As I send out prayers for the Middlers awaiting internship assignment and the Seniors awaiting synodical assignments, I am noting the flux in my own community here in Montana and the transient nature of internship. There are interim pastors coming and going from four ELCA churches and the staff is changing around at the care facility I work for.
I have the illusion that once I am on first call, life will calm down and I will, at last, have a consistent community. But this is merely a myth I tell myself to deal with all the change in my own life. I've moved every year for the past 7 years and sometimes twice a year if summer happened to be happening elsewhere! I long to have a community that stays put around me and I with it instead of this ongoing change.
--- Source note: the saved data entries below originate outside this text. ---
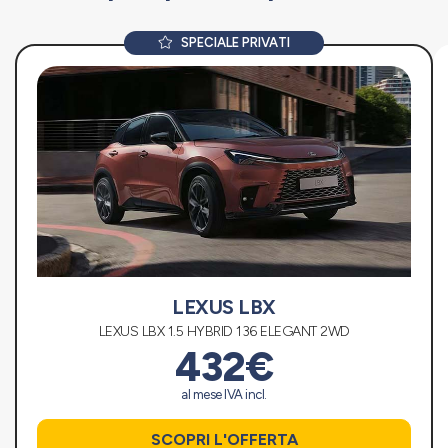
SPECIALE PRIVATI
LEXUS LBX
LEXUS LBX 1.5 HYBRID 136 ELEGANT 2WD
432€
al mese IVA incl.
SCOPRI L'OFFERTA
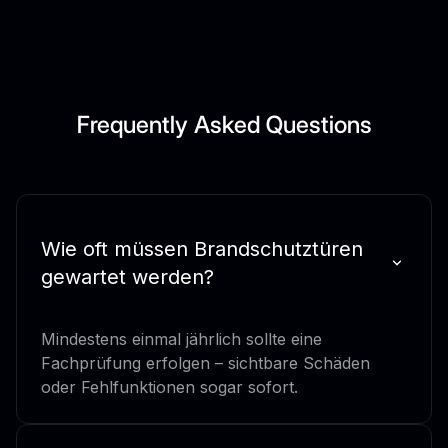
Frequently Asked Questions
Wie oft müssen Brandschutztüren
gewartet werden?
Mindestens einmal jährlich sollte eine
Fachprüfung erfolgen – sichtbare Schäden
oder Fehlfunktionen sogar sofort.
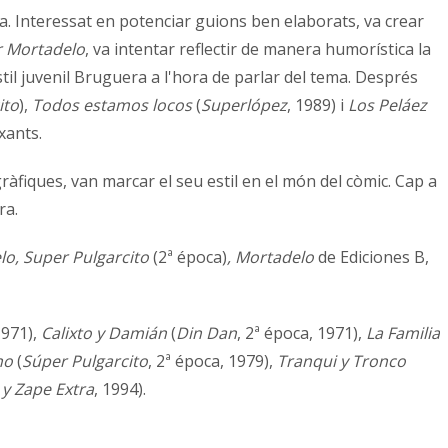
a. Interessat en potenciar guions ben elaborats, va crear
 Mortadelo
, va intentar reflectir de manera humorística la
til juvenil Bruguera a l'hora de parlar del tema. Després
ito
),
Todos estamos locos
(
Superlópez
, 1989) i
Los Peláez
xants.
àfiques, van marcar el seu estil en el món del còmic. Cap a
ra.
lo, Super Pulgarcito
(2ª época)
, Mortadelo
de Ediciones B,
1971),
Calixto y Damián
(
Din Dan
, 2ª época, 1971),
La Familia
no
(
Súper Pulgarcito
, 2ª época, 1979),
Tranqui y Tronco
 y Zape Extra
, 1994).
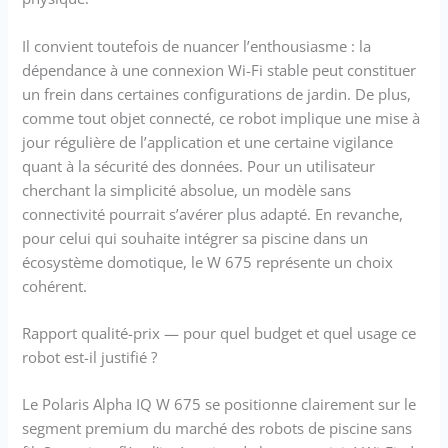
Il convient toutefois de nuancer l’enthousiasme : la
dépendance à une connexion Wi-Fi stable peut constituer
un frein dans certaines configurations de jardin. De plus,
comme tout objet connecté, ce robot implique une mise à
jour régulière de l’application et une certaine vigilance
quant à la sécurité des données. Pour un utilisateur
cherchant la simplicité absolue, un modèle sans
connectivité pourrait s’avérer plus adapté. En revanche,
pour celui qui souhaite intégrer sa piscine dans un
écosystème domotique, le W 675 représente un choix
cohérent.
Rapport qualité-prix — pour quel budget et quel usage ce
robot est-il justifié ?
Le Polaris Alpha IQ W 675 se positionne clairement sur le
segment premium du marché des robots de piscine sans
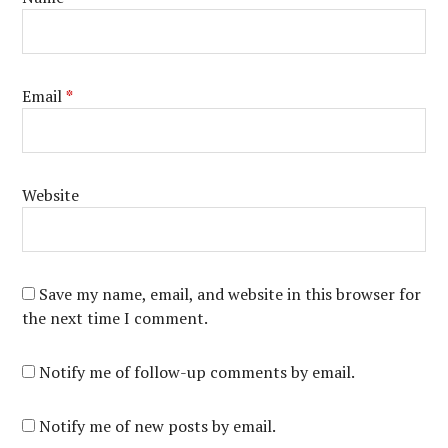
Email
*
Website
Save my name, email, and website in this browser for
the next time I comment.
Notify me of follow-up comments by email.
Notify me of new posts by email.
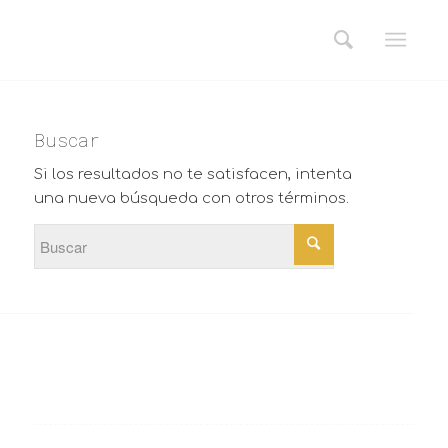
Buscar
Si los resultados no te satisfacen, intenta
una nueva búsqueda con otros términos.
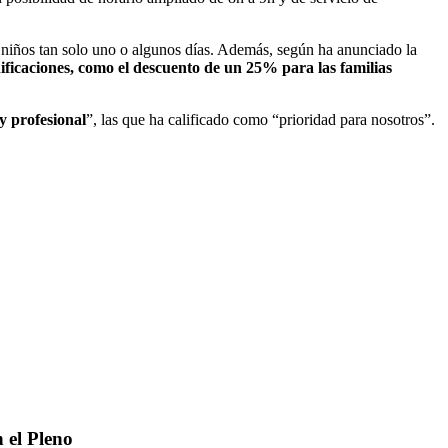
los niños tan solo uno o algunos días. Además, según ha anunciado la
ificaciones, como el descuento de un 25% para las familias
 y profesional
”, las que ha calificado como “prioridad para nosotros”.
 el Pleno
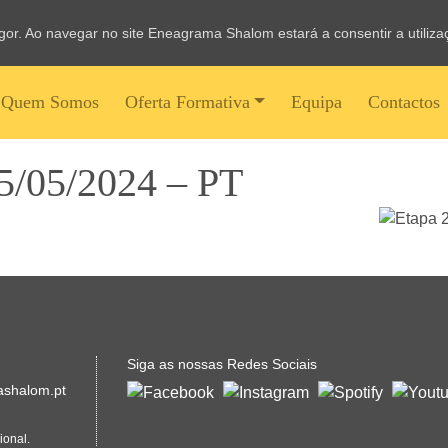
vigor. Ao navegar no site Eneagrama Shalom estará a consentir a utiliz
Quem Somos
Oferta Formativa
Equipa
Contactos
25/05/2024 – PT
Siga as nossas Redes Sociais
shalom.pt
ional.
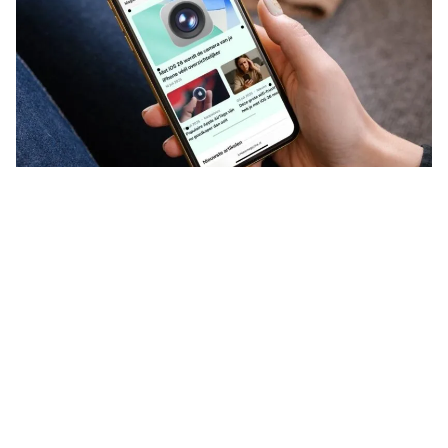
Heb je last van wagenziekte en
vermijd je je
iPhone
daarom – ook
als passagier op weg naar je
vakantiebestemming? Of wil je
tijdens een lange bus- of treinrit op
je MacBook werken, maar word je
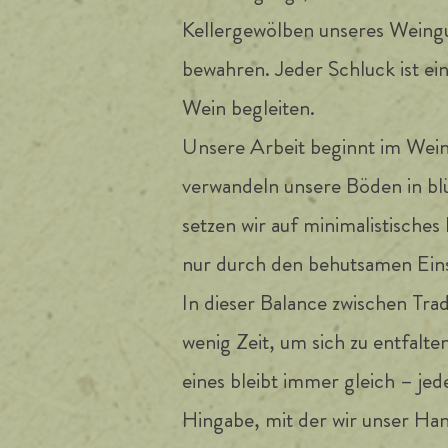
Kellergewölben unseres Weingu
bewahren. Jeder Schluck ist e
Wein begleiten.
Unsere Arbeit beginnt im Wein
verwandeln unsere Böden in bl
setzen wir auf minimalistisches
nur durch den behutsamen Eins
In dieser Balance zwischen Tra
wenig Zeit, um sich zu entfalten
eines bleibt immer gleich – jed
Hingabe, mit der wir unser Ha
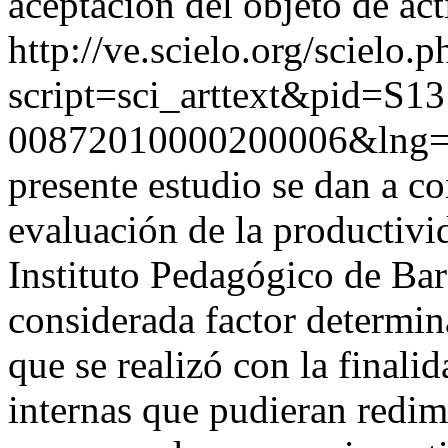
aceptación del objeto de act
http://ve.scielo.org/scielo.p
script=sci_arttext&pid=S13
00872010000200006&lng=
presente estudio se dan a co
evaluación de la productivid
Instituto Pedagógico de Ba
considerada factor determina
que se realizó con la finali
internas que pudieran redim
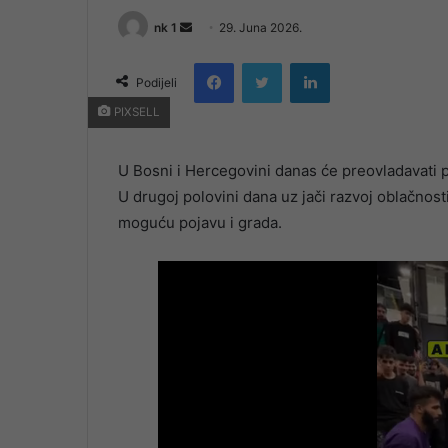
Send
nk 1
29. Juna 2026.
an
Facebook
Twitter
LinkedIn
email
Podijeli
PIXSELL
U Bosni i Hercegovini danas će preovladavati p
U drugoj polovini dana uz jači razvoj oblačnost
moguću pojavu i grada.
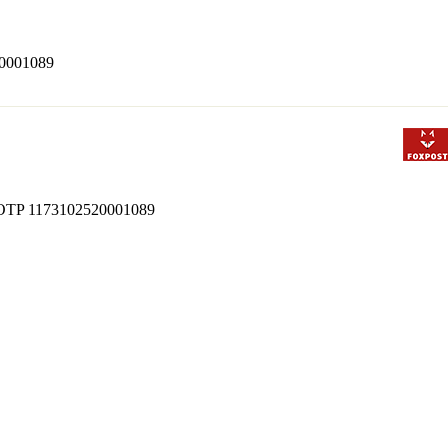
520001089
 bt OTP 1173102520001089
I know many other interns and I anxiously await the time when we can hug one another again and walk down to Jimmy's for a pitcher of Linney's. Skype and phone calls just aren't the same. And then I start to think how quickly this year has gone by and how quickly our final senior year will go by and my breath catches. That's barely any time at all before we all begin to depart for our first calls and lives outside of the seminary.
What do we do with all this change?
Perhaps the key is to begin looking at life moment by moment and enjoying those who are around you in that moment. There is no guarantee that any of us will be around tomorrow or next month or next year.
And if Vitor were here, he'd offer an eschatological remark about bringing about the kingdom. It's us. It's now. Seize the day. The day is all we've got.